▶ [Selected excerpt]:
This Popular Mechanics article on “debunking” the science of Lost does little debunking and much fawning and speculating.
Michio Kaku, author of Physics of the Impossible, thinks the Lost creators are using cutting-edge science to lay the groundwork for a transversible wormhole to another point in space and time—a trip foreshadowed in an off-season video about the so-called Orchid station, which Lindelhof and Cuse promised would be a key to the next few episodes. “They’re amping up the energy to the point where space and time begin to tear, and the fabric begins to rip,” Kaku tells PM. “When the fabric of space and time begin to rip, things that we consider impossible become possible again.”
Apparently, the way time travel works on Lost is movement of consciousness through time and space to experience “retrocognition of the past and occasions of precognition of the future.” The breathtaking occult art of Paul Laffoley has dealt with this subject for years, most notably in his painting The Time Machine : GEOCHRONMECHANE : From The Earth – the plans to build a working time machine. More info can be found on Paul Laffoley here. He can also be heard explaining his time travel plans in his lecture at Esozone 2007.
I’m also reminded of the occult action comic The Invisibles, which I reviewed here. Characters in the Invisibles use a consciousness projection technique to travel through space and time. The source for the time travel techniques of the Invisibles is the book The Voudon Gnostic Workbook, a collection of materials Michael Bertiaux used to instruct his cult in Chicago.

▶ [Task directions]:
Answer from the post on the science of Lost:
(a) What book is Michio Kaku the author of?
(b) At what event did Paul Laffoley give a lecture explaining his time travel plans?
(c) What book is the source for the time travel techniques used in The Invisibles?

▶ [Collected data]:
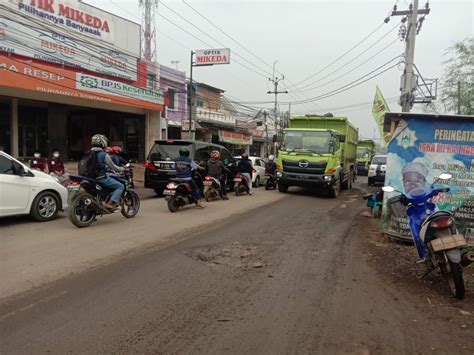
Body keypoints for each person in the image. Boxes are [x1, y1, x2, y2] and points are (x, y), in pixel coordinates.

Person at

▶ [Output below]:
(a) Physics of the Impossible
(b) Esozone 2007
(c) The Voudon Gnostic Workbook